We also went down to the first brood box in Crazy Comb and took another two brood frames full of really nice dark capped honey. The population in Crazy Comb seems less than robust with obvious evidence of major hatching and no eggs. We do have some brood so the hive has been queen right until at least two weeks ago I am guessing and may still be queen right, who knows. We are not going to over winter Crazy Comb so any more frames of honey will be moved before winter to Royal Ruckus or Drone Den. No point in wasting good honey. I am still speculating that this is the hive that swarmed the end of June and obviously re-queened itself (for the second time).
We peeked in Mr. Abbott as Paula wanted to see what was going on. Nothing new with this Ferrell like bunch of girls.
Finally we went down as far as the first brood box in The Turquoise Bee. I am so ready to put these girls to bed. While I didn't get stung they remain an ill tempered group of girls who have no idea I have poured my heart and soul into their very existence. We took two frames of honey from the brood box and a few super frames out of her as well. She has a box full of nectar sitting on top that the bees simply won't cap. They can have another three weeks to work but that is it. Any honey left in The Turquoise Bee will get moved over to the hives were are overwintering.
Last August the bees really didn't cap anything so I am doubtful they will do much more. If they do bring any more nectar it is bound to be golden rod which stinks like hockey socks and the bees can keep that for themselves. Right now, I think we have our crop and it is a beauty! Most of the capped honey is a nice pearl white but we do have a few frames of really dark yellow. I managed to scape about a cup of honey from the bottom of the Tupperware box that we used to transport the frames home. Just enough to tide me over until we start extracting.

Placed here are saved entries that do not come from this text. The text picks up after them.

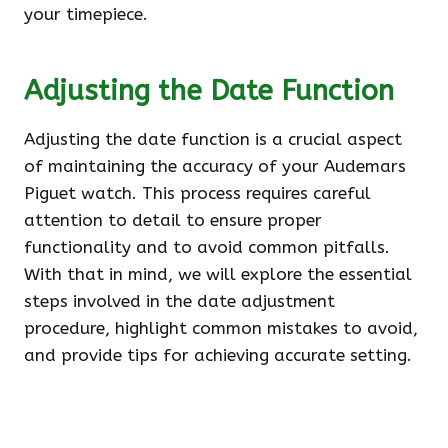
your timepiece.
Adjusting the Date Function
Adjusting the date function is a crucial aspect
of maintaining the accuracy of your Audemars
Piguet watch. This process requires careful
attention to detail to ensure proper
functionality and to avoid common pitfalls.
With that in mind, we will explore the essential
steps involved in the date adjustment
procedure, highlight common mistakes to avoid,
and provide tips for achieving accurate setting.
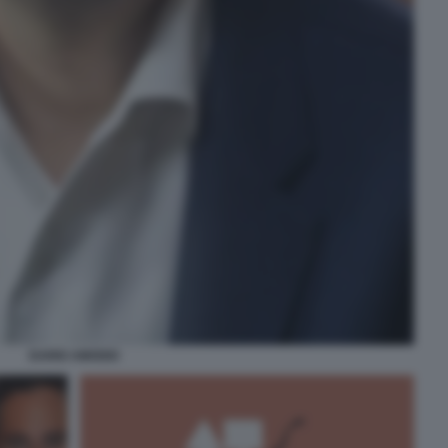
DARIO AMODEI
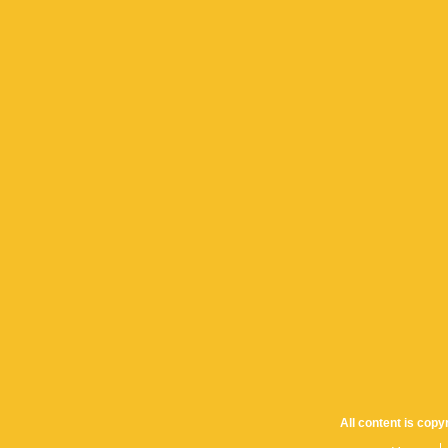
All content is cop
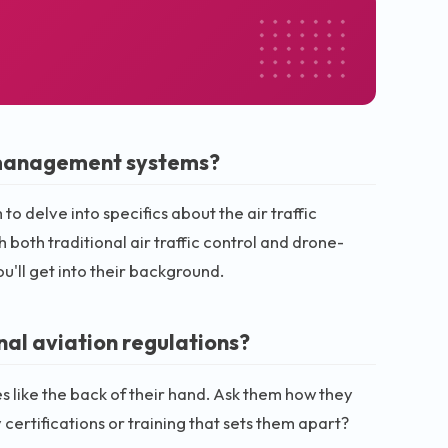
c management systems?
to delve into specifics about the air traffic
oth traditional air traffic control and drone-
u'll get into their background.
nal aviation regulations?
like the back of their hand. Ask them how they
certifications or training that sets them apart?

So now we move onto the extracting phase of season. It is going to take some labor to get our crop jarred. Get your muscles in order we are having a party! I am still working on a Tibetan Blessing with our local Monks. In the mean time its all about getting ready to extract. I finally decided we had enough honey to invest in our own refractometer. By the time I would be done running back and forth to Stillwater every time I want to check the moisture content of the honey I would have paid for the darn thing in gas. So tomorrow my very own hand held refractometer should come in the mail. Takes me back to the early day of my nursing career when I had to test a certain body fluid for specific gravity on a routine basis. At least I will know how to use it.